La semana pasada, el debate de las low cost se metió en la campaña política. El candidato presidencial, Alberto Fernández, se reunió con los gremios aeronáuticos y dejó una promesa flotando en el aire: “Todos los cielos abiertos van a ser para Aerolíneas Argentina”. Un claro mensaje contra la política de apertura que llevó a cabo el Gobierno en los últimos cuatro años. Desde el Ministerio de Transporte que comanda Guillermo Dietrich no tardaron en contestar. En julio, según datos de esa dependencia, se alcanzó un récord histórico de personas que viajaron en avión en un solo mes, con más de 1,5 millones de pasajeros. No sólo eso. Lo compararon con julio de 2015, último año de la gestión kirchnerista, para mostrar que el tráfico de pasajeros creció 61%. Sin duda, este aumento se debe en gran parte al impacto de las low cost como Flybondi, Norwegian o JetSmart y, de alguna forma, Andes y Avianca. Por un lado, por los precios bajos que ofrecen, pero también por la guerra de precios que llevaron a competir a Aerolíneas Argentina y a Latam. Desde su aparición, el año pasado, las empresas de bajo costo no paran de crecer y ya representan el 20% de las operaciones. Sin embargo, hasta hoy, la compañía de bandera no se ve afectada. Aerolíneas Argentinas aumentó 4% la cantidad de pasajeros transportada desde julio del año pasado y en un contexto de crisis económica en el que lo mayoría de los sectores están en retroceso. En lo que va del año viajaron 5,7 millones de pasajeros, una cifra récord también.

Estos datos muestran que, con tarifas competitivas, hay mercado para todos. El costo más barato de un viaje en avión que en micro y la mejor conectividad está volcando la demanda hacia este sector. A esto se suma la cantidad de pasajeros primerizos que, ante un precio accesible, eligen volar.
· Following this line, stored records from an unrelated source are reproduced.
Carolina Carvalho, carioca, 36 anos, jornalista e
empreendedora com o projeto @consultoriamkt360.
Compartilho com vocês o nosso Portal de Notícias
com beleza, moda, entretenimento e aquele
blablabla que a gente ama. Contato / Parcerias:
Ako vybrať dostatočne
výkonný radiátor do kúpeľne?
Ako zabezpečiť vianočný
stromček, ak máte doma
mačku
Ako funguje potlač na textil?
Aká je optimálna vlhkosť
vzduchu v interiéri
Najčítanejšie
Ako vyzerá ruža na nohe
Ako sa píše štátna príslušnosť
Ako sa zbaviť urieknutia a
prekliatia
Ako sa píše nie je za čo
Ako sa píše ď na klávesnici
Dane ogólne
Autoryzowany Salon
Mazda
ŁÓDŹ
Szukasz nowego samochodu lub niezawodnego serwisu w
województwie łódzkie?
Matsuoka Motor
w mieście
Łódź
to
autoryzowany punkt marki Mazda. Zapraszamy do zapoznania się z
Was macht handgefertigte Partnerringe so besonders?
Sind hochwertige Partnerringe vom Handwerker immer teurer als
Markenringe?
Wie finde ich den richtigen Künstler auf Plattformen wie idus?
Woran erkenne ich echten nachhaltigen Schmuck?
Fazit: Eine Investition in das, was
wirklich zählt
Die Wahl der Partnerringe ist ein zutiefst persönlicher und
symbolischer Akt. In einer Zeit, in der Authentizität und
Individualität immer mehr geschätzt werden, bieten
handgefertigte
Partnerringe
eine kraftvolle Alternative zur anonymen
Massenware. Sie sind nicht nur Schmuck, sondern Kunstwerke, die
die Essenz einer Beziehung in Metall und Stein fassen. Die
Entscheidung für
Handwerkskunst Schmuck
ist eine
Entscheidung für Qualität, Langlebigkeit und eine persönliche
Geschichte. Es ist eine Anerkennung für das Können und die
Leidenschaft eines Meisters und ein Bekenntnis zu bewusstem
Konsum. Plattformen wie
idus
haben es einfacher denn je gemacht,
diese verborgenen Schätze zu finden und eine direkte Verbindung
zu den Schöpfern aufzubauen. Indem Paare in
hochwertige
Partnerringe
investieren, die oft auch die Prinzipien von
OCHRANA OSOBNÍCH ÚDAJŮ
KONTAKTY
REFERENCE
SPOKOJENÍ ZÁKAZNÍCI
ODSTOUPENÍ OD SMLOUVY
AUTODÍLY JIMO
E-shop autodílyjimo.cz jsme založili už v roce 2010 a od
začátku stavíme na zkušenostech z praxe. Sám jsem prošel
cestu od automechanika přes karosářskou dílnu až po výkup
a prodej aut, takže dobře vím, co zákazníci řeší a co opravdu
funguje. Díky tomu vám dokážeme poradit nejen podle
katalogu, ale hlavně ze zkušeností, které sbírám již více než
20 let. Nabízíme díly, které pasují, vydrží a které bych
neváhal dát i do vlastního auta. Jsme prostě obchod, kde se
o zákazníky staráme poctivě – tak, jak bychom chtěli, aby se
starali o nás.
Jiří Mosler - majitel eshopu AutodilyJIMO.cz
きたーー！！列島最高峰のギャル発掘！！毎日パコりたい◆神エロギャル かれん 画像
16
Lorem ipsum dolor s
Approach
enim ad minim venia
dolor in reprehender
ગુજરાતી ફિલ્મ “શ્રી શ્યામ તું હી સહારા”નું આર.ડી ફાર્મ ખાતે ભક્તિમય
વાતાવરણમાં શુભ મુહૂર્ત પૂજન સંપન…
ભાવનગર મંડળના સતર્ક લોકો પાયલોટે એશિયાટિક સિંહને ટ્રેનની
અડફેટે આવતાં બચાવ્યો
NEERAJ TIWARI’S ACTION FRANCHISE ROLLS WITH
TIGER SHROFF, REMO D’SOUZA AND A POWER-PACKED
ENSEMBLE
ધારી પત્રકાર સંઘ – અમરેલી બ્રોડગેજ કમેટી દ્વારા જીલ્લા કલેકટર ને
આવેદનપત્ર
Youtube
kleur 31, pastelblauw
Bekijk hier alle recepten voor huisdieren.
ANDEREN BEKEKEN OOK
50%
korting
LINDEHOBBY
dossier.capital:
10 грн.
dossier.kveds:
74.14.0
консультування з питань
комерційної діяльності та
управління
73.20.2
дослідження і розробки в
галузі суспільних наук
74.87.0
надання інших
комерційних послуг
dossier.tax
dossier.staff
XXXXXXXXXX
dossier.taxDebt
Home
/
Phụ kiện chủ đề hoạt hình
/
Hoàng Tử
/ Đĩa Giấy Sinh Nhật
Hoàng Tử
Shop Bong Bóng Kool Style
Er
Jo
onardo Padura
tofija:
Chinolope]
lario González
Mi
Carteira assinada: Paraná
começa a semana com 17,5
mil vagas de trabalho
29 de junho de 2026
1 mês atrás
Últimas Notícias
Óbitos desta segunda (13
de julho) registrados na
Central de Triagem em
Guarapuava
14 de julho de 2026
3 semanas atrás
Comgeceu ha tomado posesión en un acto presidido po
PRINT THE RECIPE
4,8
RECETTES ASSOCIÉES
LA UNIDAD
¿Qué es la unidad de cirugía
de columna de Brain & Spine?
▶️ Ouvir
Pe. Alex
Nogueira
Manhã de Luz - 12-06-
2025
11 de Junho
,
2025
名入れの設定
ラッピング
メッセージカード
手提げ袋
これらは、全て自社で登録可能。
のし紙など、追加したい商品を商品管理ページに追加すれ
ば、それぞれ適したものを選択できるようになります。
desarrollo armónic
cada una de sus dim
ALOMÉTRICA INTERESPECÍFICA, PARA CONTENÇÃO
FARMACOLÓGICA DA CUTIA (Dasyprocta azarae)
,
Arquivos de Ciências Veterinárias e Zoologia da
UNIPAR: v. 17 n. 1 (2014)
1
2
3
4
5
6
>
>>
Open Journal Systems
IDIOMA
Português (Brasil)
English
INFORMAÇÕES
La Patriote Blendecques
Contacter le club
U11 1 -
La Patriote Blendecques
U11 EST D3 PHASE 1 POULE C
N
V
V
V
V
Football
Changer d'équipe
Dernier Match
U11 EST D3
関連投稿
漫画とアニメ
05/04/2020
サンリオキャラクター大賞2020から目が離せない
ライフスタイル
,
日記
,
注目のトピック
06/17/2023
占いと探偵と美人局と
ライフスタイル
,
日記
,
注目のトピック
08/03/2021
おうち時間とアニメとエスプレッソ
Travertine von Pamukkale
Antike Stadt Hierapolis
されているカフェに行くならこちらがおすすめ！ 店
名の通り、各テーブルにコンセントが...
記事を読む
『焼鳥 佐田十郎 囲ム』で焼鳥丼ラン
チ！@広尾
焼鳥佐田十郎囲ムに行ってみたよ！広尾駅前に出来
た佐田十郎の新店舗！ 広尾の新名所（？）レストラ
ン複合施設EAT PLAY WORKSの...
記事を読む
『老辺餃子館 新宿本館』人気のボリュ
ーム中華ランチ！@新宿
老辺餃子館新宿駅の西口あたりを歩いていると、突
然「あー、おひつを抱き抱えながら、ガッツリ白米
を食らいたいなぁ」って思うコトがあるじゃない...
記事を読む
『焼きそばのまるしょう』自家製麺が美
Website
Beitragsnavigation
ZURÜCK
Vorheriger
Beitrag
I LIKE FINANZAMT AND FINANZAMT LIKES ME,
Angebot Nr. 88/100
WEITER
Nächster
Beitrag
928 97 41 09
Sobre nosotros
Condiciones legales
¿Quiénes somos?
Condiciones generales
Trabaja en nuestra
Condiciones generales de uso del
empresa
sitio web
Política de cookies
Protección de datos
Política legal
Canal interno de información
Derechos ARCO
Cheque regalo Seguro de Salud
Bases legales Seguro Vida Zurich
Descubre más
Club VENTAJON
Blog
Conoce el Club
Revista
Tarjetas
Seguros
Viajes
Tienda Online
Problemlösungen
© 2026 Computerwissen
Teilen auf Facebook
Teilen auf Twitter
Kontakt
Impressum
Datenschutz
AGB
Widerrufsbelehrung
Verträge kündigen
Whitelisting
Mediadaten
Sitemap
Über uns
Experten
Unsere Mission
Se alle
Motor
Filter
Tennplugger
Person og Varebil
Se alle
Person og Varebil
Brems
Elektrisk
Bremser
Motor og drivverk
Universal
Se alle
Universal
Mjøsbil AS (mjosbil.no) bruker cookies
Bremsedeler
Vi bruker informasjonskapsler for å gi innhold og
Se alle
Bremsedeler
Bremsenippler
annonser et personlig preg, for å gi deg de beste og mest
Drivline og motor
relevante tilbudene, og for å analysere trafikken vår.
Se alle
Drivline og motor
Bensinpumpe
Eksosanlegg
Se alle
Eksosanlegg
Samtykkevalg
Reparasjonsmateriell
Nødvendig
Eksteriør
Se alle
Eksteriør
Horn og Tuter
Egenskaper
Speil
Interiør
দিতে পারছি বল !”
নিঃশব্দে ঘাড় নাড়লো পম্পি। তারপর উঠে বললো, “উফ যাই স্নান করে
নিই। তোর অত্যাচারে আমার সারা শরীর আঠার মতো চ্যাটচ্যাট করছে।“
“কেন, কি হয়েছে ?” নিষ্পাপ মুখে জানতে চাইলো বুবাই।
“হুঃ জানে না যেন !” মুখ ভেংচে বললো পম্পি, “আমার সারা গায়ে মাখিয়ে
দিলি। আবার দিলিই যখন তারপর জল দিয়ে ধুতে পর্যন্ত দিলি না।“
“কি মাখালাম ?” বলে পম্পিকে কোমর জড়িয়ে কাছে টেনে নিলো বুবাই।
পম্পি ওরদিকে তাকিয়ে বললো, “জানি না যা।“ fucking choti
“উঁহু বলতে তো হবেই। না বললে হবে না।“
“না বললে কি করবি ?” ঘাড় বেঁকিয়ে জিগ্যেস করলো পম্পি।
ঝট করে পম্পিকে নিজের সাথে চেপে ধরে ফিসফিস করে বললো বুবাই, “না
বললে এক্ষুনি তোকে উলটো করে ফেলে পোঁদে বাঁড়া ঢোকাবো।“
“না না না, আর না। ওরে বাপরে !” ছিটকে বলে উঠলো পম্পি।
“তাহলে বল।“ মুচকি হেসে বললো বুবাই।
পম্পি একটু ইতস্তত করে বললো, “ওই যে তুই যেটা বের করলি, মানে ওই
Según datos de Flybondi -la empresa que lidera el segmento low cost– en los últimos 12 meses, unas 250.000 personas viajaron por primera vez en avión.

El fuerte de la demanda está concentrado en el mercado turístico, algo que se evidenció en estas vacaciones de invierno con un alto nivel de ocupación hotelera que en destinos como Bariloche o Cataratas estuvo al máximo. Sin embargo, las líneas de bajo costo están provocando una transformación en los viajes por trabajo o negocios que mejora la calidad laboral. El caso de los cosecheros es una muestra que, además, revela datos de color este cambio. “Algunas de las personas contratadas pidieron no hacer la conexión directa para quedarse un par de noches en Buenos Aires para conocer la Capital” comentó el productor de frambuesas.

Las compañías aéreas, aunque no tienen discriminados los viajes por trabajo o placer, van acumulando historias de este tipo. Empresas que hacen viajar a sus empleados en avión en lugar del micro para ahorrar costos y tiempo o historias mínimas como la de Osvaldo: “Vivo en Capital y tengo una casa en San Martín de los Andes. Cada vez que la tenía que pintar arreglaba con alguien del lugar. Me pasaban un presupuesto, pero no los podía controlar hasta que decidí mandar en una low cost un pintor de mi confianza. Con el ahorro que hice de materiales, gasté menos aun incluyendo el precio del pasaje”.

O historias más importantes como la del taekwondista Ariel Ibarra, campeón mundial en tres oportunidades. Es oriundo de Corrientes y cambió sus largos viajes en micro por los vuelos en Flybondi cuando viaja a Buenos Aires a perfeccionar su entrenamiento.